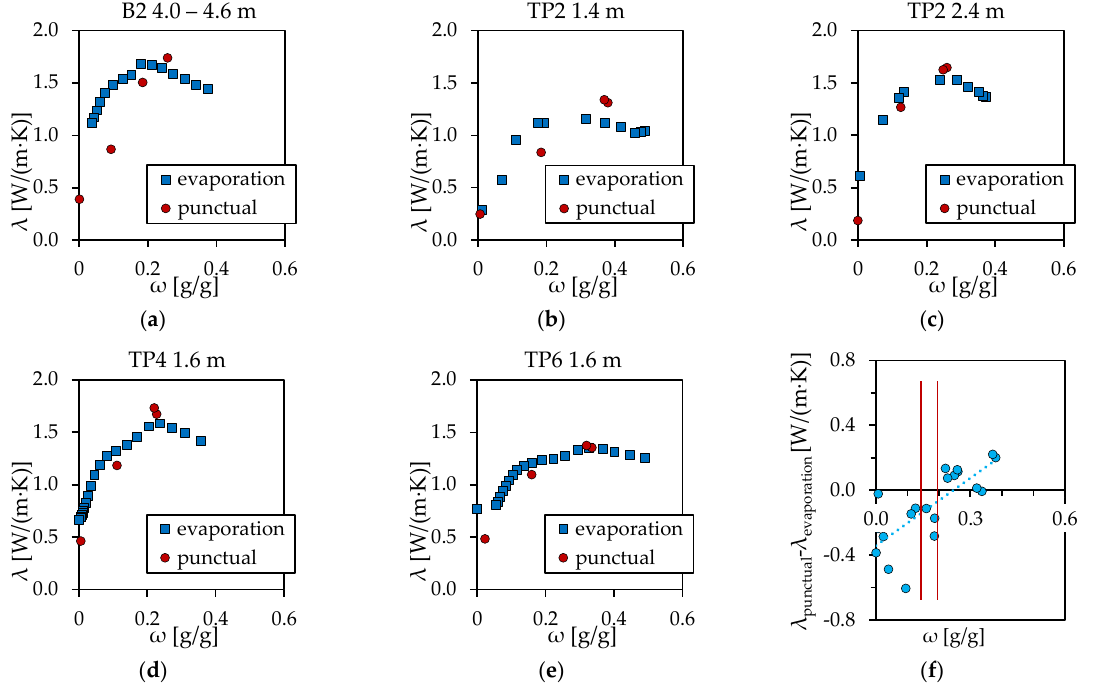
Figure 8. ( a – e ) Comparison of the results of the evaporation method and the punctual method. For the evaporation method, a maximum of one measuring point per 24 h is displayed; ( f ) correlation between the differences of measured values for λ with the punctual method ( λ punctual ) and the evap- oration method ( λ evaporation ) at matching values of ω . The two red lines represent the area, where ω S is located according to Table 6. If no measurement data was available at equal water contents, λ was linearly interpolated.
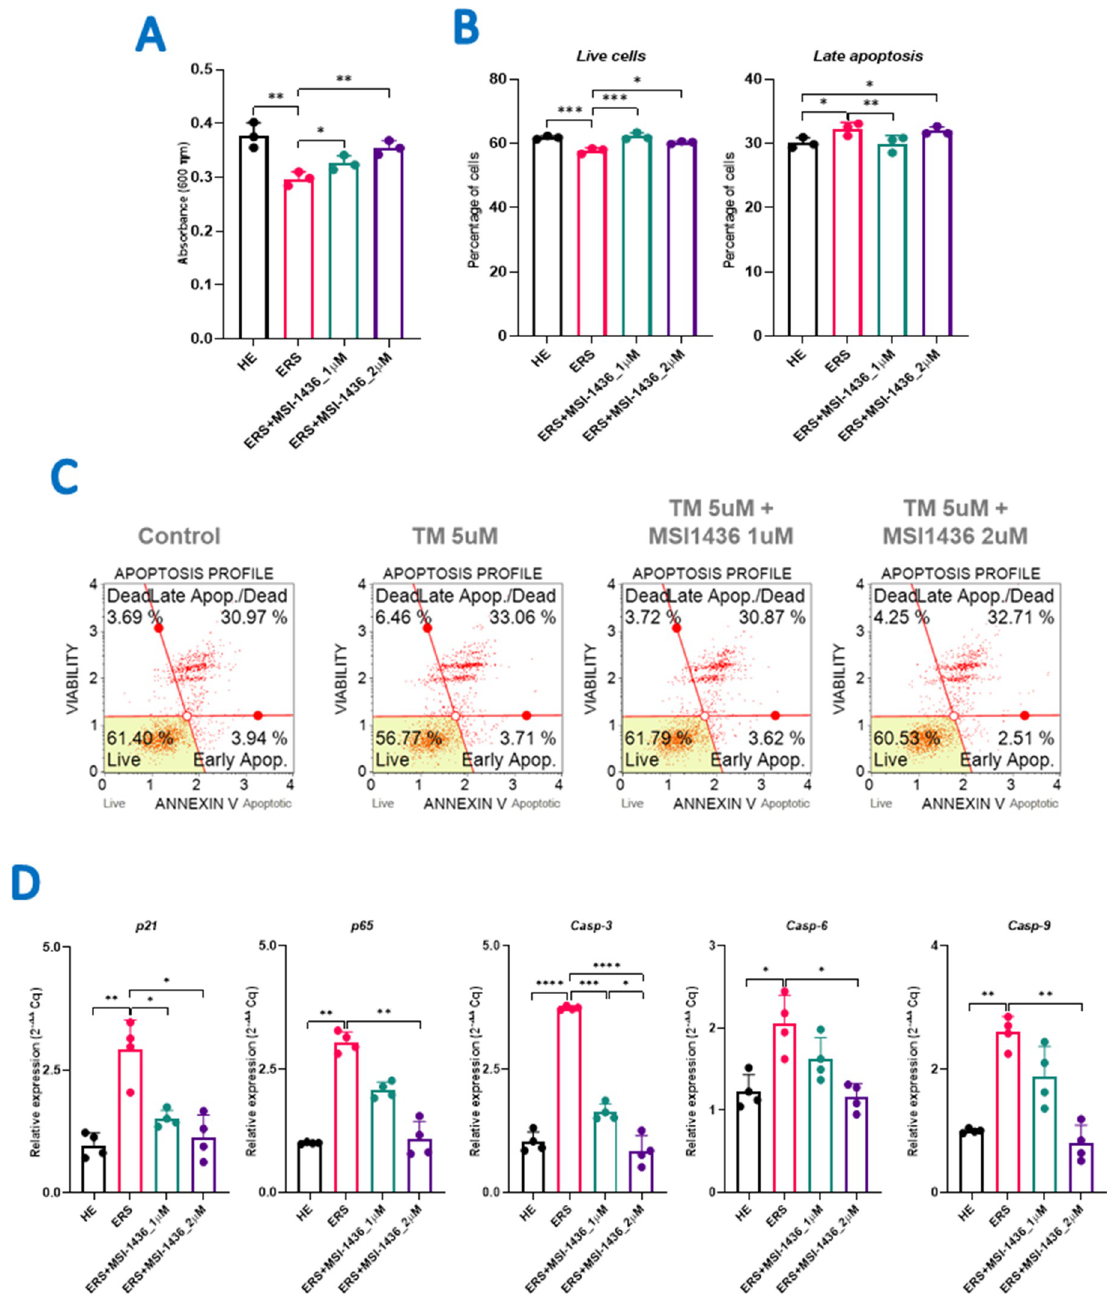
Fig 1. Evaluation of cell viability and apoptosis in MIS-1436 preconditioned or non-treated HepG2 cells following TM-induced ER stress. ( A ) Proliferative rate of treated and untreated HepG2 cells assessed using the Tox8 assay. (B) Bar charts depicting the percentage of total live and apoptotic cells. (C) Annexin V & Dead Cells representative plots among three replicates of each determination. (D) Relative gene expression of key apoptosis associated regulators and effectors. The results are expressed as the mean of 3 different experiments ± SD. Asterisks refer to a significant difference between two groups, where: p < 0.05 ( � ); p < 0.01( �� ); p < 0.001( ��� ); p < 0.0001 ( ���� ). HE: Healthy untreated HepG2 cells; ERS: Endoplasmic reticulum-stressed cells; ERS+MSI: Groups pretreated with MSI-1436 compound before inducing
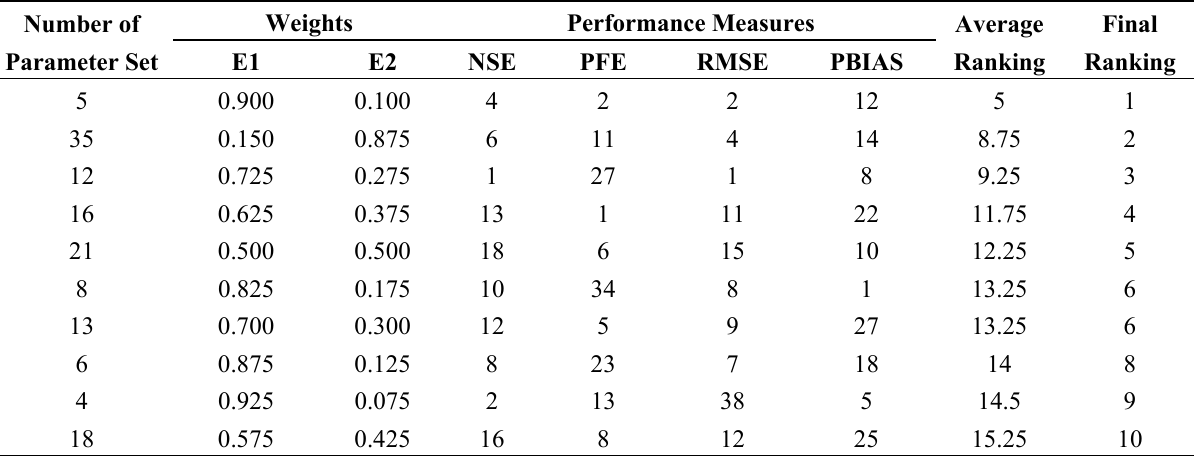
Table 5. Rankings based on four performance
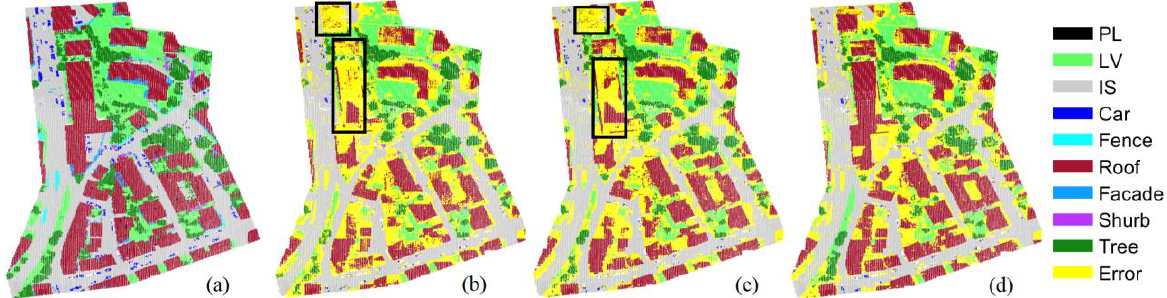
Figure 5. classification results for the Vaihingen test data set (Scene 1). (a) ground-truth, results of: (b) simple random sampling based train/test split, (c) stratified sampling based train/test split, and (d) stratified sampling based R k -CV. Many points are misclassified in the black rectangles for plots b and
+ + + + +
▸ **EXERCISE INSTRUCTIONS**: Search the material above for the string "based", and copy every line in which it turns up.

▸ **EXERCISE OUTPUT**:
Table 5. Rankings based on four performance
Figure 5. classification results for the Vaihingen test data set (Scene 1). (a) ground-truth, results of: (b) simple random sampling based train/test split, (c) stratified sampling based train/test split, and (d) stratified sampling based R k -CV. Many points are misclassified in the black rectangles for plots b and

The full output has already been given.